[DATASET EXTRACT]:

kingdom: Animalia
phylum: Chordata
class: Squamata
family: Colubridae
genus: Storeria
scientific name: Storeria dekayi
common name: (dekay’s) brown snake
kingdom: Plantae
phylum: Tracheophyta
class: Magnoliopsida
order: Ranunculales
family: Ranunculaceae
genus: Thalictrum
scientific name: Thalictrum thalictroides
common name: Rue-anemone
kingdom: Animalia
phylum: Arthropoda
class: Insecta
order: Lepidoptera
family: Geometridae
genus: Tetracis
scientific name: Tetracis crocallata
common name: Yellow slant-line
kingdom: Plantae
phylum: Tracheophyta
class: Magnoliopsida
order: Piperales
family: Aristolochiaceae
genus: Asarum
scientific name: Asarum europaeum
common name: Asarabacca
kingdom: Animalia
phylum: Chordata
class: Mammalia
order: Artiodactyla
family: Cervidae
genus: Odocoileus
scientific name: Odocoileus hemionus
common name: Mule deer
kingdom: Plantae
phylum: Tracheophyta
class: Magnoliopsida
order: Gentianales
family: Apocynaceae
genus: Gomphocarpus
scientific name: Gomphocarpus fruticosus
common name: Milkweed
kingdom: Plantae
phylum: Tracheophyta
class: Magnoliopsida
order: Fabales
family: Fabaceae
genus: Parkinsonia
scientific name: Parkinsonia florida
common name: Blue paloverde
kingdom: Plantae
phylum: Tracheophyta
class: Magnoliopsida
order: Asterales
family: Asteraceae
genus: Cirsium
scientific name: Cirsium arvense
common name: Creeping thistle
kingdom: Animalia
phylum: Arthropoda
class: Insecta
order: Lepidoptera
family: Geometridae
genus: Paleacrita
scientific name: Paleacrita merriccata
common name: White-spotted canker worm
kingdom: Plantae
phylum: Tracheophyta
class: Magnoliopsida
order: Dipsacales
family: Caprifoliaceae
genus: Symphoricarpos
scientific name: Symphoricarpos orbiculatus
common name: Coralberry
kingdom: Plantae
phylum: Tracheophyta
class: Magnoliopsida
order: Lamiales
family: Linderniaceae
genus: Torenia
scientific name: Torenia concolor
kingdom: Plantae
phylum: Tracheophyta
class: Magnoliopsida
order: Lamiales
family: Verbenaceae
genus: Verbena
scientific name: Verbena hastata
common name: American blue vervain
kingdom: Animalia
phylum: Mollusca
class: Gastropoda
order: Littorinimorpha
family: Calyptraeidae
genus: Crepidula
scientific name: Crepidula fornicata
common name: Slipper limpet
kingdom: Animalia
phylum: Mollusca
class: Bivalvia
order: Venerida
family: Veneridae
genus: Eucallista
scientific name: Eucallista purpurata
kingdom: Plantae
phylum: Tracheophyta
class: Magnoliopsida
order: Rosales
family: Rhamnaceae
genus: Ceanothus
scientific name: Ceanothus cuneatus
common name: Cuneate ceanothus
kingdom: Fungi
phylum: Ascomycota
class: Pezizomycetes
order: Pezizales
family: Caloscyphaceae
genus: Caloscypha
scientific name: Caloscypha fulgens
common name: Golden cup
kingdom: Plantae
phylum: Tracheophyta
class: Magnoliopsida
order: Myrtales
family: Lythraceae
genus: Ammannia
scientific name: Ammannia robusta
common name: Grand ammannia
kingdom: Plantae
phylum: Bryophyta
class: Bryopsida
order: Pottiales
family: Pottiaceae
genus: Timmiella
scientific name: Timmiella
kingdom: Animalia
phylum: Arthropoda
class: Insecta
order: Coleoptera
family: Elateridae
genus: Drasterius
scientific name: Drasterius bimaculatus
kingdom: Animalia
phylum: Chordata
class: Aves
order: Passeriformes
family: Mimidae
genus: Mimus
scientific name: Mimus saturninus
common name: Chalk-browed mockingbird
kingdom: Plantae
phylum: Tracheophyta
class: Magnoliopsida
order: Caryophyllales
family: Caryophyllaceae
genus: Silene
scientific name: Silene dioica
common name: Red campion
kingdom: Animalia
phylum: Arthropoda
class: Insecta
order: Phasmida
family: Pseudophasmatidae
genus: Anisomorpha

[GOAL]:
Rewrite every line of all the items above as one numbered list, skipping any blank lines.

[COMPLETE ANSWER]:
1. kingdom: Animalia
2. phylum: Chordata
3. class: Squamata
4. family: Colubridae
5. genus: Storeria
6. scientific name: Storeria dekayi
7. common name: (dekay’s) brown snake
8. kingdom: Plantae
9. phylum: Tracheophyta
10. class: Magnoliopsida
11. order: Ranunculales
12. family: Ranunculaceae
13. genus: Thalictrum
14. scientific name: Thalictrum thalictroides
15. common name: Rue-anemone
16. kingdom: Animalia
17. phylum: Arthropoda
18. class: Insecta
19. order: Lepidoptera
20. family: Geometridae
21. genus: Tetracis
22. scientific name: Tetracis crocallata
23. common name: Yellow slant-line
24. kingdom: Plantae
25. phylum: Tracheophyta
26. class: Magnoliopsida
27. order: Piperales
28. family: Aristolochiaceae
29. genus: Asarum
30. scientific name: Asarum europaeum
31. common name: Asarabacca
32. kingdom: Animalia
33. phylum: Chordata
34. class: Mammalia
35. order: Artiodactyla
36. family: Cervidae
37. genus: Odocoileus
38. scientific name: Odocoileus hemionus
39. common name: Mule deer
40. kingdom: Plantae
41. phylum: Tracheophyta
42. class: Magnoliopsida
43. order: Gentianales
44. family: Apocynaceae
45. genus: Gomphocarpus
46. scientific name: Gomphocarpus fruticosus
47. common name: Milkweed
48. kingdom: Plantae
49. phylum: Tracheophyta
50. class: Magnoliopsida
51. order: Fabales
52. family: Fabaceae
53. genus: Parkinsonia
54. scientific name: Parkinsonia florida
55. common name: Blue paloverde
56. kingdom: Plantae
57. phylum: Tracheophyta
58. class: Magnoliopsida
59. order: Asterales
60. family: Asteraceae
61. genus: Cirsium
62. scientific name: Cirsium arvense
63. common name: Creeping thistle
64. kingdom: Animalia
65. phylum: Arthropoda
66. class: Insecta
67. order: Lepidoptera
68. family: Geometridae
69. genus: Paleacrita
70. scientific name: Paleacrita merriccata
71. common name: White-spotted canker worm
72. kingdom: Plantae
73. phylum: Tracheophyta
74. class: Magnoliopsida
75. order: Dipsacales
76. family: Caprifoliaceae
77. genus: Symphoricarpos
78. scientific name: Symphoricarpos orbiculatus
79. common name: Coralberry
80. kingdom: Plantae
81. phylum: Tracheophyta
82. class: Magnoliopsida
83. order: Lamiales
84. family: Linderniaceae
85. genus: Torenia
86. scientific name: Torenia concolor
87. kingdom: Plantae
88. phylum: Tracheophyta
89. class: Magnoliopsida
90. order: Lamiales
91. family: Verbenaceae
92. genus: Verbena
93. scientific name: Verbena hastata
94. common name: American blue vervain
95. kingdom: Animalia
96. phylum: Mollusca
97. class: Gastropoda
98. order: Littorinimorpha
99. family: Calyptraeidae
100. genus: Crepidula
101. scientific name: Crepidula fornicata
102. common name: Slipper limpet
103. kingdom: Animalia
104. phylum: Mollusca
105. class: Bivalvia
106. order: Venerida
107. family: Veneridae
108. genus: Eucallista
109. scientific name: Eucallista purpurata
110. kingdom: Plantae
111. phylum: Tracheophyta
112. class: Magnoliopsida
113. order: Rosales
114. family: Rhamnaceae
115. genus: Ceanothus
116. scientific name: Ceanothus cuneatus
117. common name: Cuneate ceanothus
118. kingdom: Fungi
119. phylum: Ascomycota
120. class: Pezizomycetes
121. order: Pezizales
122. family: Caloscyphaceae
123. genus: Caloscypha
124. scientific name: Caloscypha fulgens
125. common name: Golden cup
126. kingdom: Plantae
127. phylum: Tracheophyta
128. class: Magnoliopsida
129. order: Myrtales
130. family: Lythraceae
131. genus: Ammannia
132. scientific name: Ammannia robusta
133. common name: Grand ammannia
134. kingdom: Plantae
135. phylum: Bryophyta
136. class: Bryopsida
137. order: Pottiales
138. family: Pottiaceae
139. genus: Timmiella
140. scientific name: Timmiella
141. kingdom: Animalia
142. phylum: Arthropoda
143. class: Insecta
144. order: Coleoptera
145. family: Elateridae
146. genus: Drasterius
147. scientific name: Drasterius bimaculatus
148. kingdom: Animalia
149. phylum: Chordata
150. class: Aves
151. order: Passeriformes
152. family: Mimidae
153. genus: Mimus
154. scientific name: Mimus saturninus
155. common name: Chalk-browed mockingbird
156. kingdom: Plantae
157. phylum: Tracheophyta
158. class: Magnoliopsida
159. order: Caryophyllales
160. family: Caryophyllaceae
161. genus: Silene
162. scientific name: Silene dioica
163. common name: Red campion
164. kingdom: Animalia
165. phylum: Arthropoda
166. class: Insecta
167. order: Phasmida
168. family: Pseudophasmatidae
169. genus: Anisomorpha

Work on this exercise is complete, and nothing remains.